No dia 1 de Junho de 1501, a constituição Inter Multiplices, expedida por Alexandre VI, dirige-se particularmente
às províncias eclesiásticas de Colónia, Mogúncia, Treves e Magdeburg. Impõe aos
impressores locais, sob pena de excomunhão, o dever estrito de submeter à
censura do ordinário qualquer texto que fosse confiado à imprensa.
Essa constituição aplicava-se a determinadas dioceses; mas, em Espanha,
no dia 8 de Junho de 1502, os Reis Católicos assinam em Toledo as famosas ‘Pragmáticas
del Reyno’ em que mandam e proíbem ‘aos livreiros e impressores’ que ‘não
ouseis fazer, nem imprimir de molde nenhum livro de nenhuma faculdade ou
leitura, ou obra que seja pequena ou grande em latim ou em romance, sem que
primeiramente hajais para ela nossa licença ou especial mandado, ou das pessoas
que para tal tenham nosso mandato’.
Note-se que a Inquisição (maldita) estava em Espanha desde antes da
conquista de Granada.
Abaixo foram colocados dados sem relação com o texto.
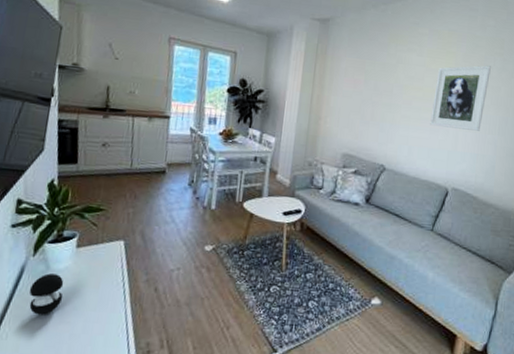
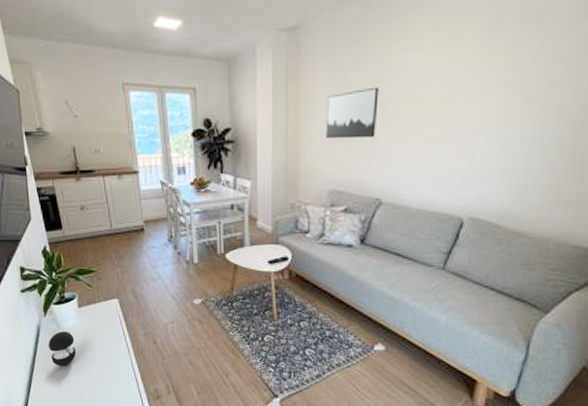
wall art: none [343,75,388,115] -> present [325,87,379,139]
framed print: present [430,65,491,131] -> none [437,51,523,143]

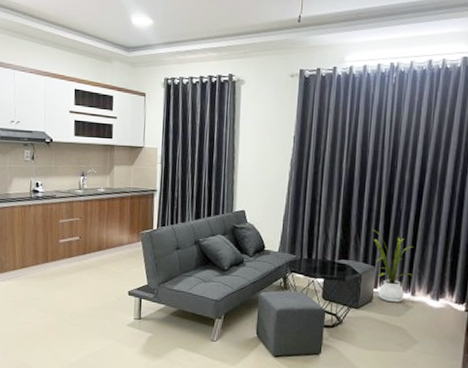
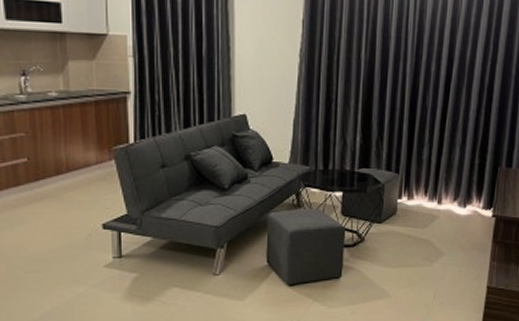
house plant: present [372,229,415,302] -> none [395,131,442,212]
Em Portugal, só em 1534 nos aparece um projecto de alvará
de João III, de 23 de Dezembro desse ano, em que Alfredo Pimenta vê uma censura
civil, mas em que I. Révah não encontra mais do que um privilégio, por dez
anos, a favor de Simão Fernandes para imprimir um ‘Regimento da Arte de Navegar’.
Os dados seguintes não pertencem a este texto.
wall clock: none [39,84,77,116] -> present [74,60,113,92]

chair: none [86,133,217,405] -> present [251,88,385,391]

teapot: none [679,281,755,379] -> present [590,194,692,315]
A imprensa entrara em Portugal bastante tarde. Nem entre nós surgem
grandes dificuldades nos primeiros anos do século XVI, por essa actividade
tipográfica ser relativamente reduzida. Por outro lado, os perigos e questões
da fé que agitavam certos Estados europeus e se comunicavam à Espanha,
interessada na partilha da Europa, não dão mostra de terem tido grande eco
entre nós. Lutero contesta a autoridade pontifícia em 1517, a propósito da pregação
das indulgências. A polémica teológica torna-se logo em disputa política, com a
adesão de uns príncipes aos Reformadores e outros defendendo a unidade da fé,
como garantia do seu poder e autoridade.
Quando João III estabelece em Portugal a Inquisição (maldita) é para
preservar o reino, não só contra o judaísmo, expulsos que haviam sido os judeus
em 1495, mas para evitar também a propagação das seitas luteranas e outras,
empenhadas no livre arbítrio e consequentemente pondo em perigo, não só a
autoridade do pontífice, mas a autoridade real. Daí o cuidado que deve rodear a
escolha dos professores, chamados do estrangeiro, ou para preceptores de príncipes
ou para ensinarem na Universidade e, depois, no Colégio das Artes. Torna-se
necessário peneirar bem as opiniões, as doutrinas dos mestres, e também trancar
a fronteira às suas obras e examinar atentamente os livros que se imprimem». In
Raul Rego, Os Índices Expurgatórios e a Cultura, Biblioteca Breve, Pensamento e
Ciência, Instituto de Cultura e Língua Portuguesa, 1982.